Business Scenario Description
Text classification is the customized Text Understand capability provided by Laiye IDP, which can classify text into specified categories according to certain rules.
For example, business personnel has several news headlines from yesterday, hoping that AI can help to identify the class of news, and then distribute it to the corresponding section.
|The central bank's trillions of funds landed, why did not arouse the "restless splash" of the property market||Finance|
|ST Baoqianli, which has broken the A-share record for 29 consecutive times, has been limit down, should I buy at the bottom?||Finance|
|If the Warriors win the championship this year, does it count as start a dynasty?||Sports|
|Who are the top ten in NBA history?||Sports|
The user can achieve the goal by using text classification capability.
Keywords Version VS Model Version
There are 2 classification methods: the keywords version uses user-defined keywords for classification, and the model version uses a pre-trained model to learn rules from samples uploaded by users for classification.
The keyword version uses user-defined keywords to strictly match the test text for text classification. It is suitable for the situation where there are significant keywords in the text, and has the following characteristics:
- Developers need to pre-set all categories that need to be identified.
- Each category can have multiple features, and the relationship between features is OR.
━━━━━━
Apply what you read =>
A. According to the passage on text classification, what does the model version use for classification?
B. Transcribe the passage on text classification from "The keyword version" to "to be identified.".
Rely only on the passage on text classification.

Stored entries
━━━━━━
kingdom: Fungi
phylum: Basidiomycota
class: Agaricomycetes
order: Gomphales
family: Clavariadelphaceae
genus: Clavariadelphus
━━━━━━
Solutions to each task =>
A. It uses a pre-trained model that learns rules from samples uploaded by users.

B.
The keyword version uses user-defined keywords to strictly match the test text for text classification. It is suitable for the situation where there are significant keywords in the text, and has the following characteristics:
- Developers need to pre-set all categories that need to be identified.